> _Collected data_

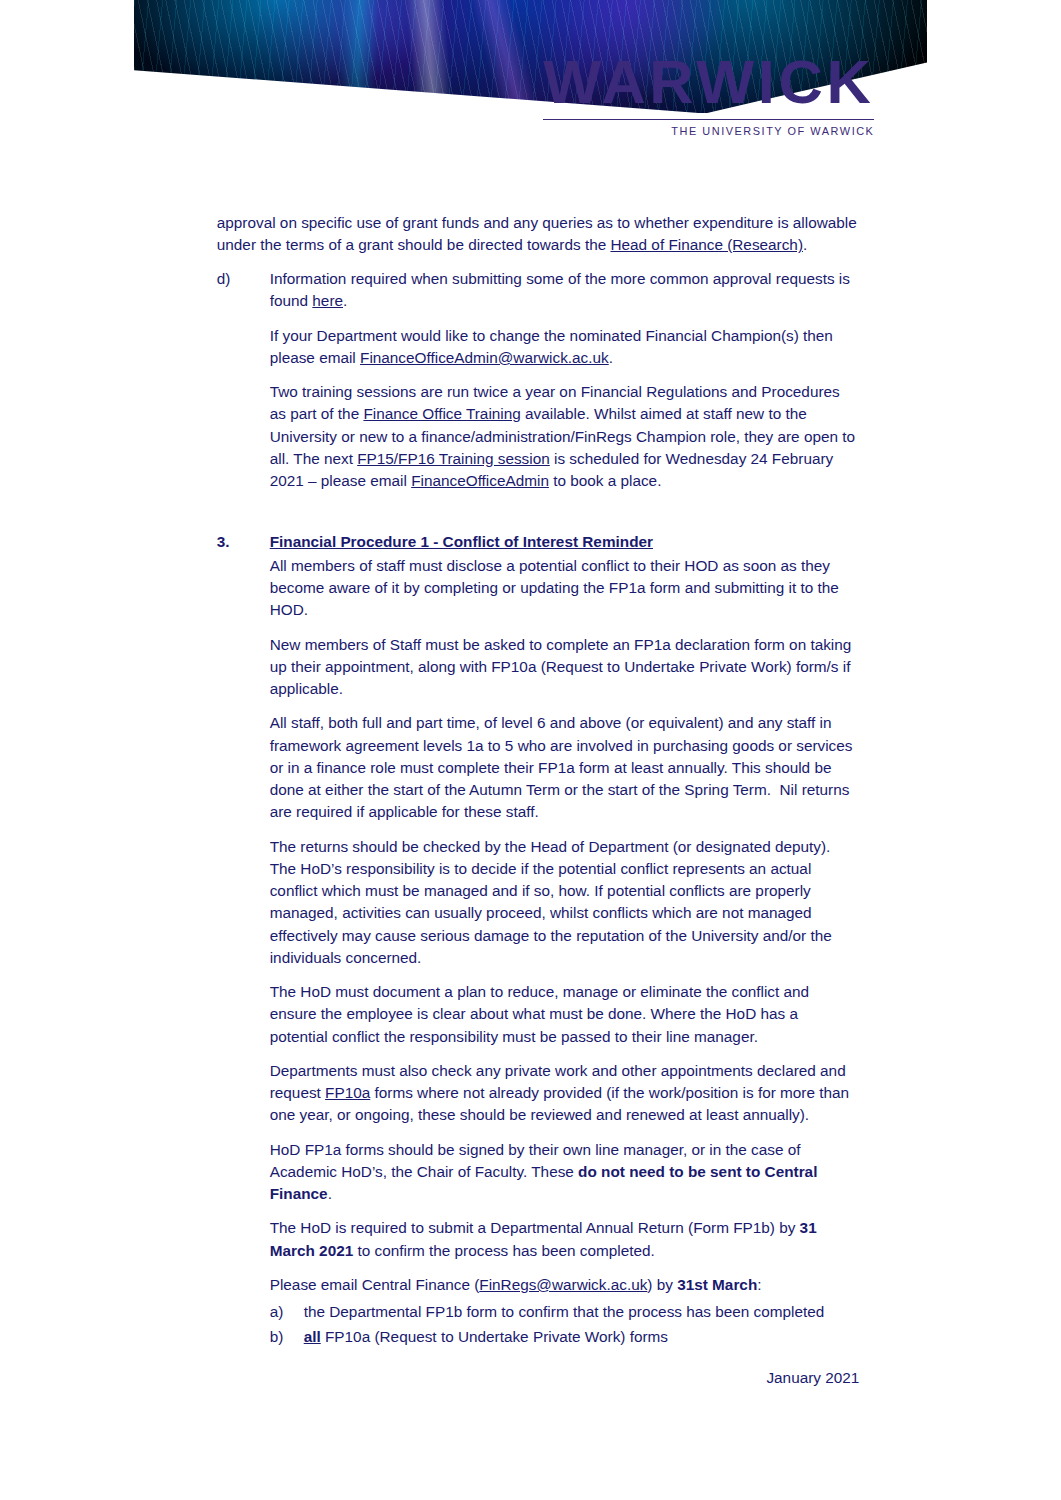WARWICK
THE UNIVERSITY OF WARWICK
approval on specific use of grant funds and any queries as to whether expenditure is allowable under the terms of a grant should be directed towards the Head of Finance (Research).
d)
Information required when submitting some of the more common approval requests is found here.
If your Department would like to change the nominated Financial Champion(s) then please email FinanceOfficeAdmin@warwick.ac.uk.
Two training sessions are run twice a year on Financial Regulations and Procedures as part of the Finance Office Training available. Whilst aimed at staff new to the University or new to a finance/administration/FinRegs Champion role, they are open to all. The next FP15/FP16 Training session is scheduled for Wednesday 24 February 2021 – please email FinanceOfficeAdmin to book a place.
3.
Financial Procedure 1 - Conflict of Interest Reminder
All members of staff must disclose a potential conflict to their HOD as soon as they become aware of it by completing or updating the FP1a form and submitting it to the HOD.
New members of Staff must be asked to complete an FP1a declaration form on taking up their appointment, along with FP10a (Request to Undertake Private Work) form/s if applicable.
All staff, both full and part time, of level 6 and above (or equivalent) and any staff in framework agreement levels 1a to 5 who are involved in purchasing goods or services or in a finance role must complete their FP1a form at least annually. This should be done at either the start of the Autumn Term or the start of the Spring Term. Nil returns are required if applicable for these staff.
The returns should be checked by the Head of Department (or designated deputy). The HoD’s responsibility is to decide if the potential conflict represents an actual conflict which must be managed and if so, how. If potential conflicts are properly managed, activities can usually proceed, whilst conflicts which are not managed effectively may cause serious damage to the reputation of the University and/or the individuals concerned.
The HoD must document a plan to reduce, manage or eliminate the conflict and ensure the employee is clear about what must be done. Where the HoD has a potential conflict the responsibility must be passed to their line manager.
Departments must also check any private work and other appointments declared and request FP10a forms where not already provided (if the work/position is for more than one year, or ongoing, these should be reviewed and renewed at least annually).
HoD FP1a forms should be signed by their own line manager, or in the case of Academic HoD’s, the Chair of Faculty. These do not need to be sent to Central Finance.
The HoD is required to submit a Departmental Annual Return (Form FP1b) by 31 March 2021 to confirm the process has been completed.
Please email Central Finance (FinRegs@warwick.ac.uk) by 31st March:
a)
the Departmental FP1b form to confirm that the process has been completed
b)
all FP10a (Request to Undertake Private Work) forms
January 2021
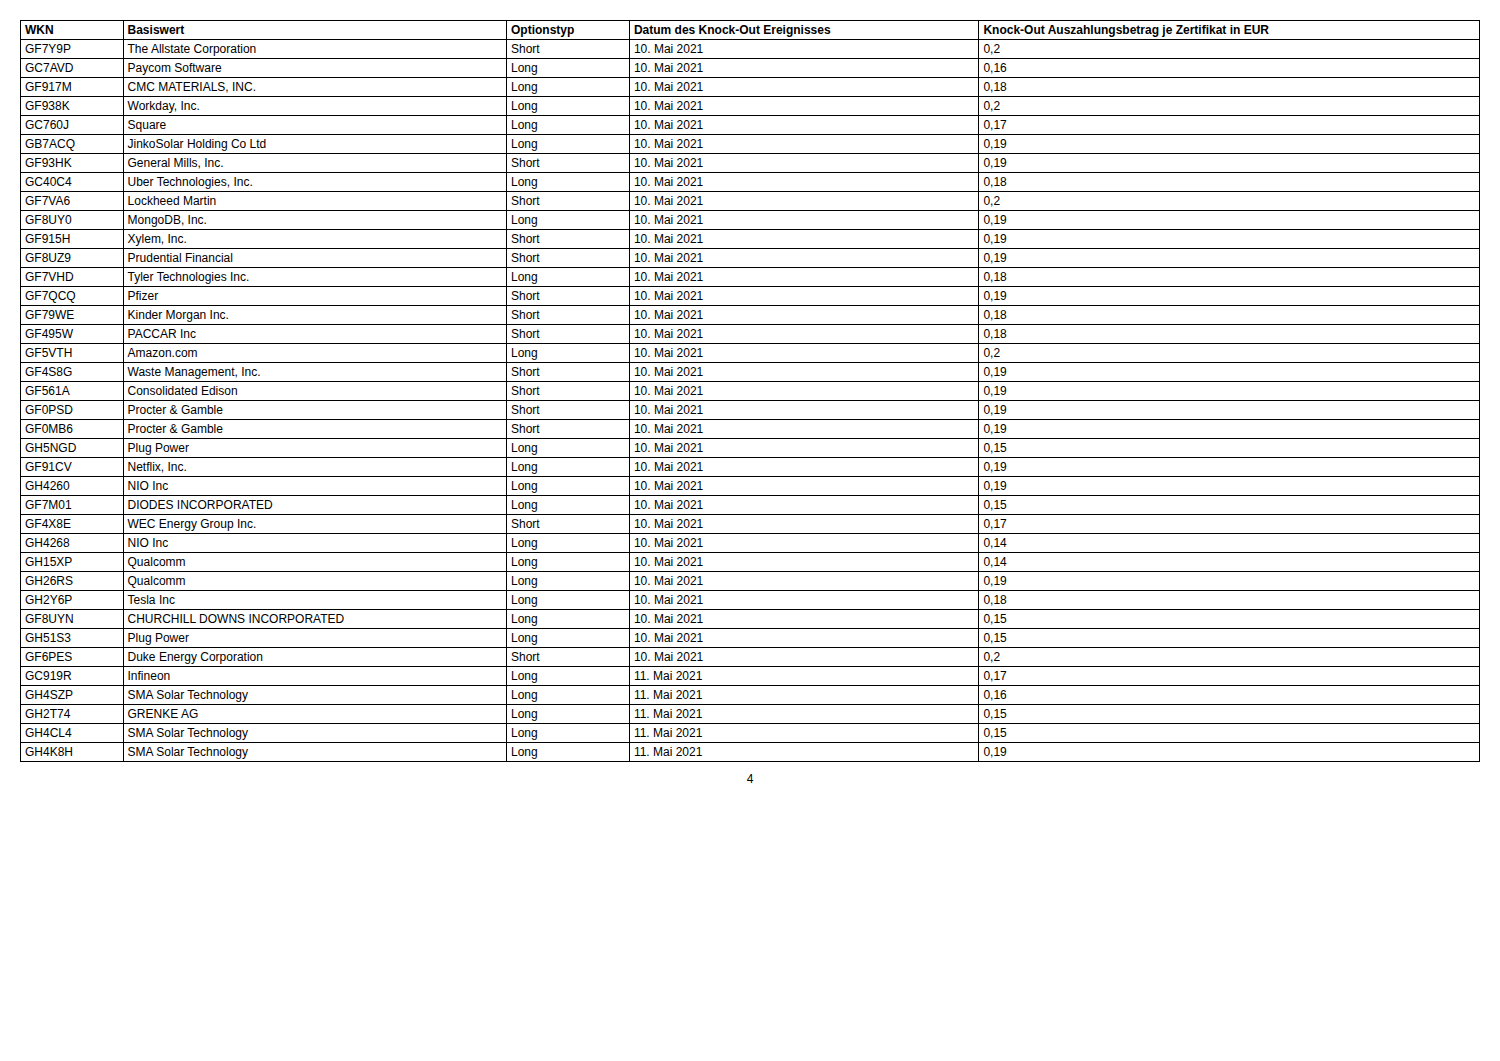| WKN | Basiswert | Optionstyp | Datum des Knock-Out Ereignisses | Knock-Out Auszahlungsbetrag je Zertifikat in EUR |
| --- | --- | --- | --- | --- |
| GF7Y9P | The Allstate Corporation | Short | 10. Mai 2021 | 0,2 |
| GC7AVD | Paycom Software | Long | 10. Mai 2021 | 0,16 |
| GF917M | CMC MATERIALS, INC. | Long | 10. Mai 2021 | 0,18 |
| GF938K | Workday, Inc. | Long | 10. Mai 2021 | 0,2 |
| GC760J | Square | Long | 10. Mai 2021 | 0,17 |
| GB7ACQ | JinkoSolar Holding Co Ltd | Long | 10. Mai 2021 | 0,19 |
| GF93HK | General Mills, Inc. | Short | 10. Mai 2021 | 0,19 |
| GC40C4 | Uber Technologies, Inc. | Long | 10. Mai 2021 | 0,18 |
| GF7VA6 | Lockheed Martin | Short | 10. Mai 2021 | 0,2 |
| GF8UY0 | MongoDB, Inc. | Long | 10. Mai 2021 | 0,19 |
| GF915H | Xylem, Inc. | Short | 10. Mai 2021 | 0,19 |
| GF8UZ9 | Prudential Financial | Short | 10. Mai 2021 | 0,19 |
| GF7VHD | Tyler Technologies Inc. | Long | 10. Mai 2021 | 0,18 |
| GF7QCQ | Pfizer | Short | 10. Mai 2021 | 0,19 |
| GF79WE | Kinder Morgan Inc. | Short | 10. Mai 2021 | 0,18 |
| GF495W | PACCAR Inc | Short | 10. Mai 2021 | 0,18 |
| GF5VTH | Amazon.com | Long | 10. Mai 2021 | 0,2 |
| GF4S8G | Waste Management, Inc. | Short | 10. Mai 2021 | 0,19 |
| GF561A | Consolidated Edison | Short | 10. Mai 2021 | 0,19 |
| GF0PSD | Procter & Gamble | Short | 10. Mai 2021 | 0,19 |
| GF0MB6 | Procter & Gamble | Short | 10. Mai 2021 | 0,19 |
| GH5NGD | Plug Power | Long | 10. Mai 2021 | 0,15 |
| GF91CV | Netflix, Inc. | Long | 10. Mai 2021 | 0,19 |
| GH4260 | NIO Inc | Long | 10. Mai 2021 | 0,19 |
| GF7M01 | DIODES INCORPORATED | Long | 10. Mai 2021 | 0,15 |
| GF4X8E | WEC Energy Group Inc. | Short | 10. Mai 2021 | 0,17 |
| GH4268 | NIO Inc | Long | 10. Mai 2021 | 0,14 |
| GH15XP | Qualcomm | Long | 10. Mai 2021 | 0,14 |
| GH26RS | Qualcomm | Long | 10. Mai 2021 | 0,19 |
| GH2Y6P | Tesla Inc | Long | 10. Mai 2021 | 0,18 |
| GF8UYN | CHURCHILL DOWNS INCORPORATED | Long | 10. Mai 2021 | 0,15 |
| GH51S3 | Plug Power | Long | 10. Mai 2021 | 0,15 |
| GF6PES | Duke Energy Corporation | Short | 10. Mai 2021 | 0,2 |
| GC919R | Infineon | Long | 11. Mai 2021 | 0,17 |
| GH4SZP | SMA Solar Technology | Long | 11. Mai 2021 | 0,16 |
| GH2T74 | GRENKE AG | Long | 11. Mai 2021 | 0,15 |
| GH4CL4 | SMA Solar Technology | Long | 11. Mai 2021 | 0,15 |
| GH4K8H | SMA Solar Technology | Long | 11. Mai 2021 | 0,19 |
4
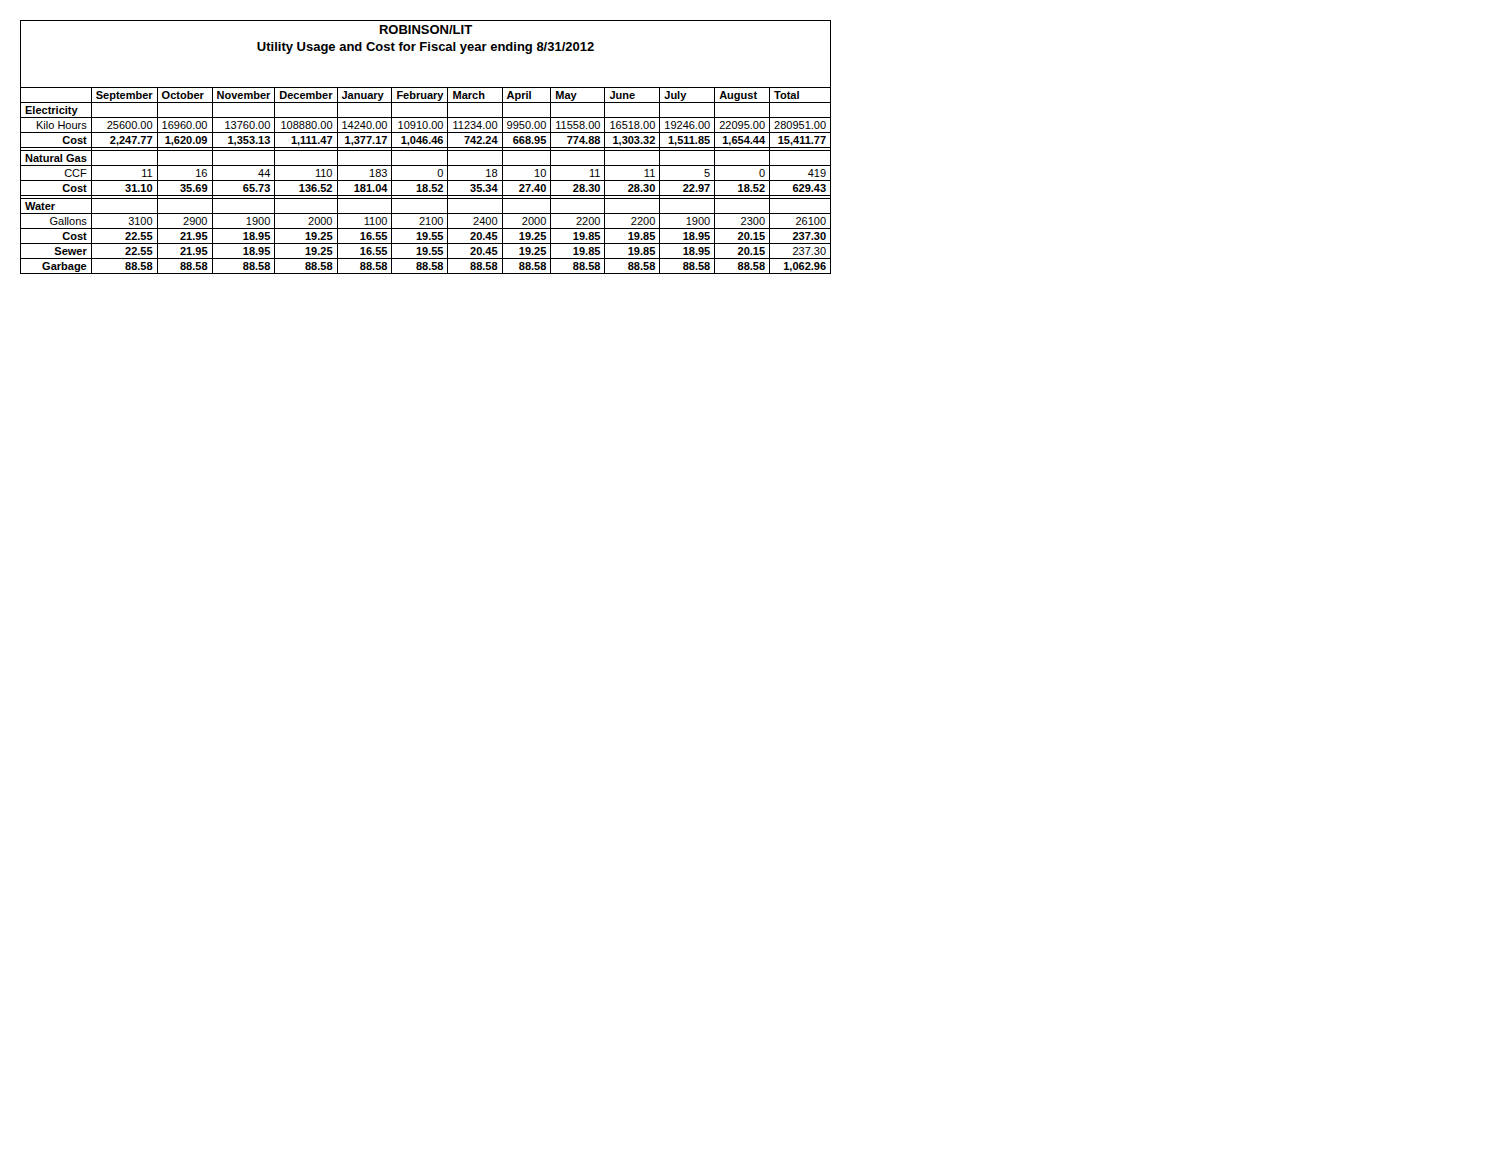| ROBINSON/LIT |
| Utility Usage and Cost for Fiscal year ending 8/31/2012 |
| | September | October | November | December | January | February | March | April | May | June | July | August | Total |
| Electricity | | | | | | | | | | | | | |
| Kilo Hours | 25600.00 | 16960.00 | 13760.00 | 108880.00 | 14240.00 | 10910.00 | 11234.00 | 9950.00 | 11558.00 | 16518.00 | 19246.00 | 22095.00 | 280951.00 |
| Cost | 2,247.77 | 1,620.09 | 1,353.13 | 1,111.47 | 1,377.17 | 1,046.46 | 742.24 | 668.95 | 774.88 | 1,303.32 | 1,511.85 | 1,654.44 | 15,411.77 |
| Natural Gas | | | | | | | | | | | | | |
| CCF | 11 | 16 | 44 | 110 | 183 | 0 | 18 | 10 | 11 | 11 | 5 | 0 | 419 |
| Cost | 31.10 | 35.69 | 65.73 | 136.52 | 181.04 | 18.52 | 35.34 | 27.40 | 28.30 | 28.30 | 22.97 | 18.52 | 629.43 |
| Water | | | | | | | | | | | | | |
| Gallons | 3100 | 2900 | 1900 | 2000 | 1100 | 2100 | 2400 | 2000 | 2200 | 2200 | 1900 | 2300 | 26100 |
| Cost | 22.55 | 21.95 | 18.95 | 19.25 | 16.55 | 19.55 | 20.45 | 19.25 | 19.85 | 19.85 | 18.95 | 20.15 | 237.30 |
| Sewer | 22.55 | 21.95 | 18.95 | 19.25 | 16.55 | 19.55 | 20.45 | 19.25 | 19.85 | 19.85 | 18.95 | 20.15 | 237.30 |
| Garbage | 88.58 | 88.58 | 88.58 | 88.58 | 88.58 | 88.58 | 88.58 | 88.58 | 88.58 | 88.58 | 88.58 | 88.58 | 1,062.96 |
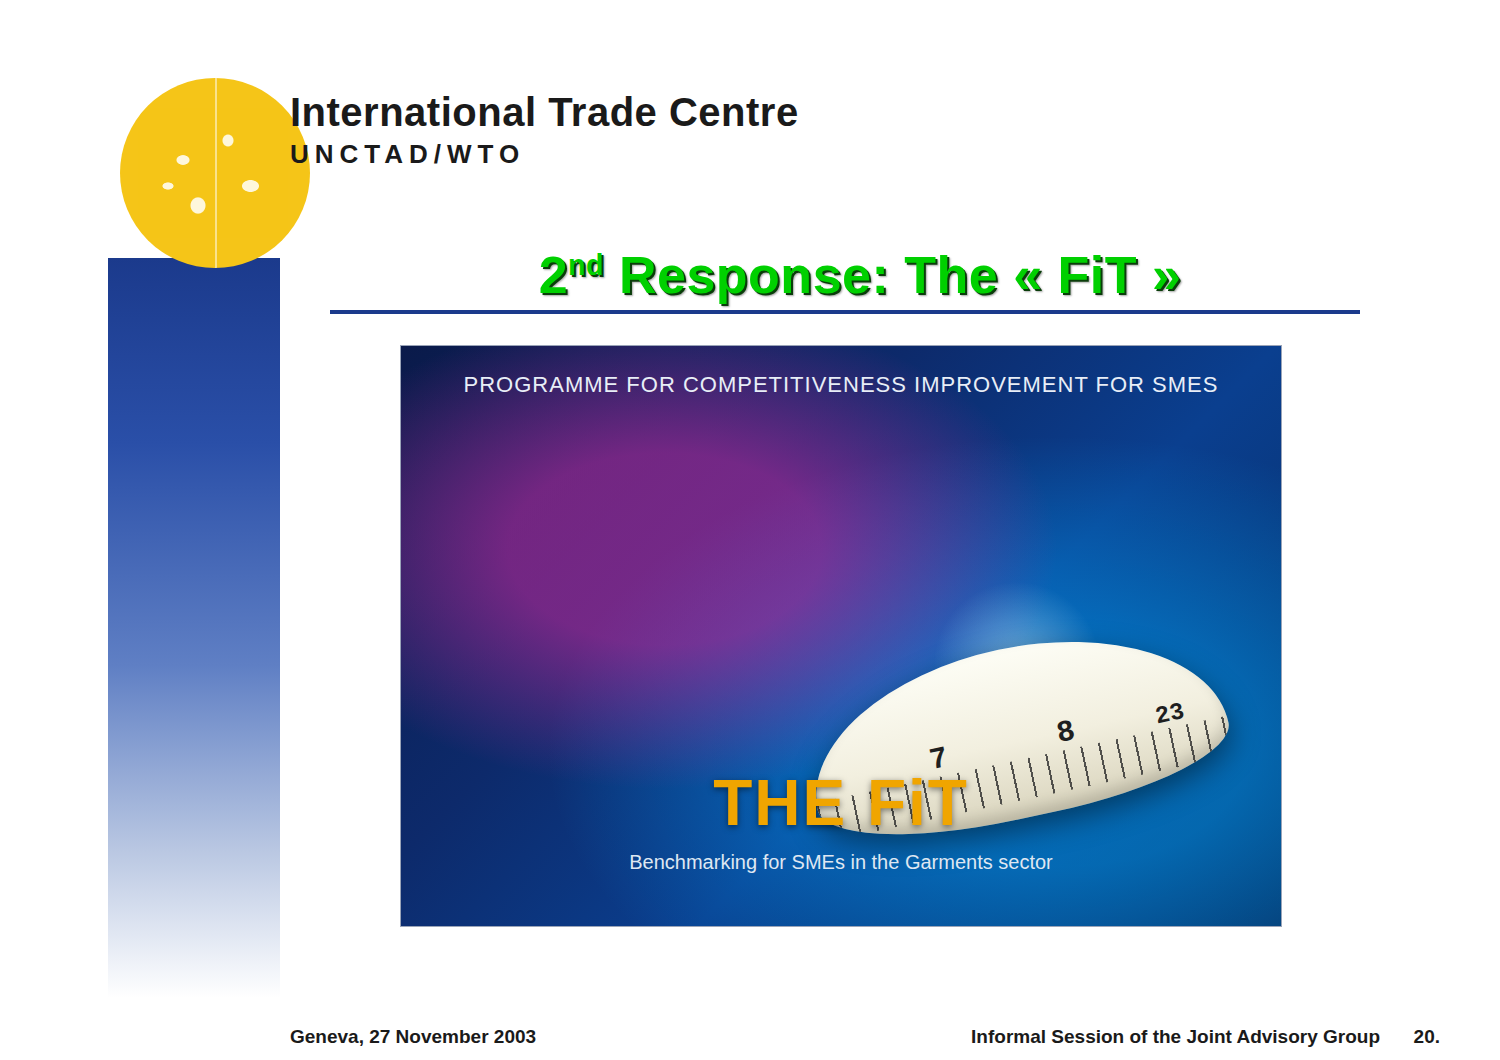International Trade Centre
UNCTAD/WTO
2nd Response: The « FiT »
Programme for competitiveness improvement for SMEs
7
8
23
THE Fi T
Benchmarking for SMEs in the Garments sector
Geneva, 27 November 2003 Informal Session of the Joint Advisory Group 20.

> _WORK INSTRUCTIONS_
Write out, exactly as they stand, the line with "International Trade Centre" and every line after it through the end of the entries above; omit the pictures.

> _RESULT OF THE EXERCISE_
International Trade Centre
UNCTAD/WTO
2nd Response: The « FiT »
Programme for competitiveness improvement for SMEs
7
8
23
THE Fi T
Benchmarking for SMEs in the Garments sector
Geneva, 27 November 2003 Informal Session of the Joint Advisory Group 20.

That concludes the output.